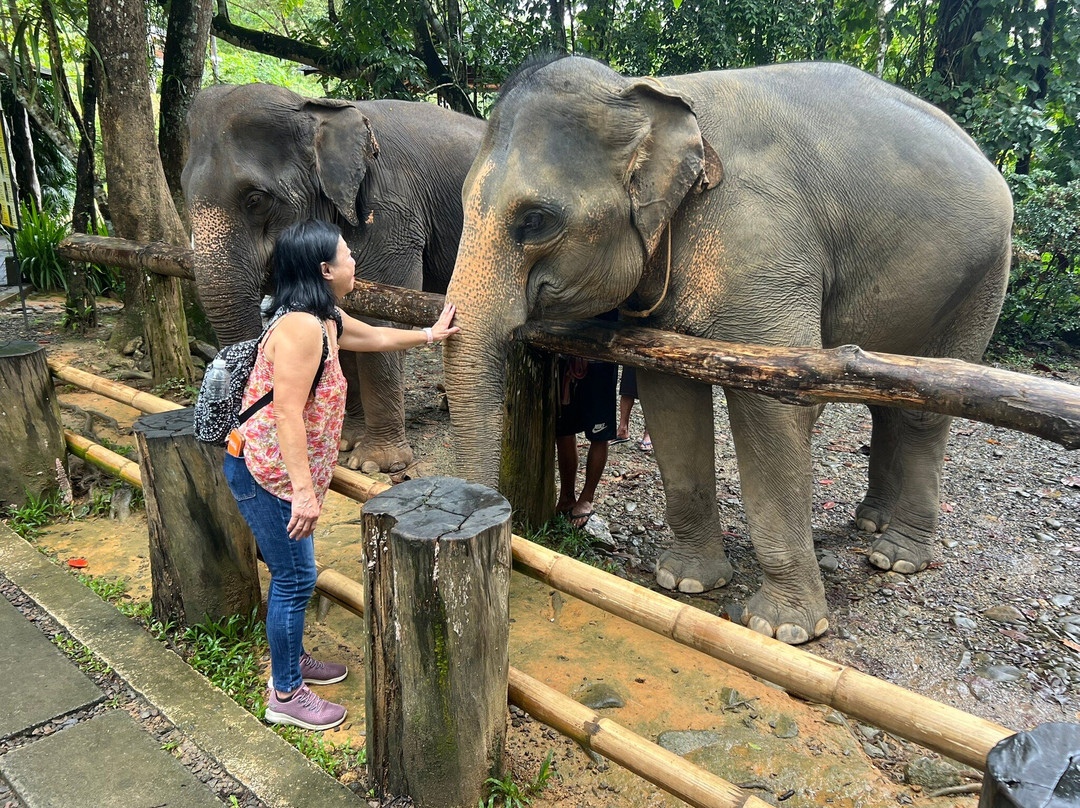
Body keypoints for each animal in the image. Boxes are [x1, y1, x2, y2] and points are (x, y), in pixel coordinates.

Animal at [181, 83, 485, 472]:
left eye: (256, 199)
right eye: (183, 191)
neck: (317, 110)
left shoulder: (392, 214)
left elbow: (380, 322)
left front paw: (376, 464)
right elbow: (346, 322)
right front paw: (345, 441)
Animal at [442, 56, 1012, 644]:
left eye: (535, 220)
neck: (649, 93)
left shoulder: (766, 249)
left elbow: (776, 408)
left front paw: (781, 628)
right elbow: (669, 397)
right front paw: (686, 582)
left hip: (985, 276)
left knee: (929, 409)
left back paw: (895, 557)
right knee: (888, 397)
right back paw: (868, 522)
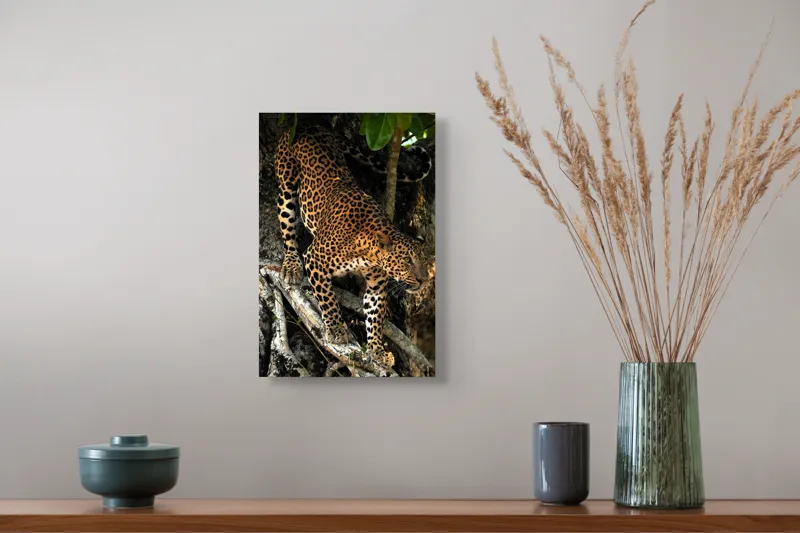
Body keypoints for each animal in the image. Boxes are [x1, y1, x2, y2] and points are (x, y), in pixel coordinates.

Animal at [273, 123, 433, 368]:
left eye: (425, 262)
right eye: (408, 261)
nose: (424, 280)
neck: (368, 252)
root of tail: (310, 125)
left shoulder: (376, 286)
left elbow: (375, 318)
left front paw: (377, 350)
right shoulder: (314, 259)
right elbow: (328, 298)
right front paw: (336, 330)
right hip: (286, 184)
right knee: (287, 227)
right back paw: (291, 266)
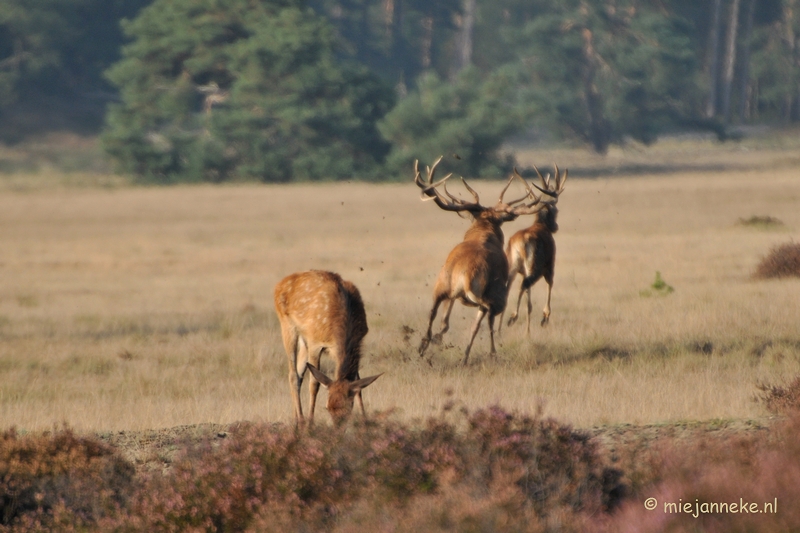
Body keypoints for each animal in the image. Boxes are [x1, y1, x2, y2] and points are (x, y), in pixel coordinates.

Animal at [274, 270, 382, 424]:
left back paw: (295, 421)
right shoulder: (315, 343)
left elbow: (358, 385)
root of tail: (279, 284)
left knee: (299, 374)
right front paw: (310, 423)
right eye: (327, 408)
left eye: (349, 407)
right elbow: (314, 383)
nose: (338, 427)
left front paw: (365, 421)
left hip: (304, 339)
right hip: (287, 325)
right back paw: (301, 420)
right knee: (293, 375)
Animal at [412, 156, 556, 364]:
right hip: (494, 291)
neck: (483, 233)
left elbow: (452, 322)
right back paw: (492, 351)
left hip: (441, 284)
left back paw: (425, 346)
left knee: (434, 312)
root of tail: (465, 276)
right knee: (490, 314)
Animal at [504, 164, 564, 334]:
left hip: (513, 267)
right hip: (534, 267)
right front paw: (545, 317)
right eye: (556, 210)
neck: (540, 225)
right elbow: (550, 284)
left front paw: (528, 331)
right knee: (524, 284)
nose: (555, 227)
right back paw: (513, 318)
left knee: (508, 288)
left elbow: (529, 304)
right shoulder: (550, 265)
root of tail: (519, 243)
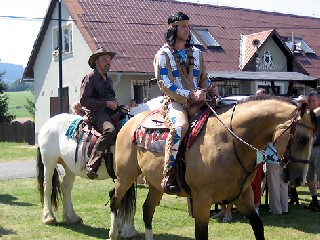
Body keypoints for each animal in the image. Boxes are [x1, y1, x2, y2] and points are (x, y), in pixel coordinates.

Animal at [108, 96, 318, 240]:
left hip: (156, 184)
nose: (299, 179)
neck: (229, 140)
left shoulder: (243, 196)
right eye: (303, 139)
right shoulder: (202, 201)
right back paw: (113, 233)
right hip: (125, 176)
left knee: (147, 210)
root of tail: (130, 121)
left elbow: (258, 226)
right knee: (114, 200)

About this task
Copy the lines from the entries above in which the word "back" appears.

Exercise solution
left back paw: (895, 557)
right back paw: (868, 522)
right back paw: (291, 266)
left back paw: (295, 421)
right back paw: (301, 420)
right back paw: (492, 351)
left back paw: (425, 346)
right back paw: (513, 318)
right back paw: (113, 233)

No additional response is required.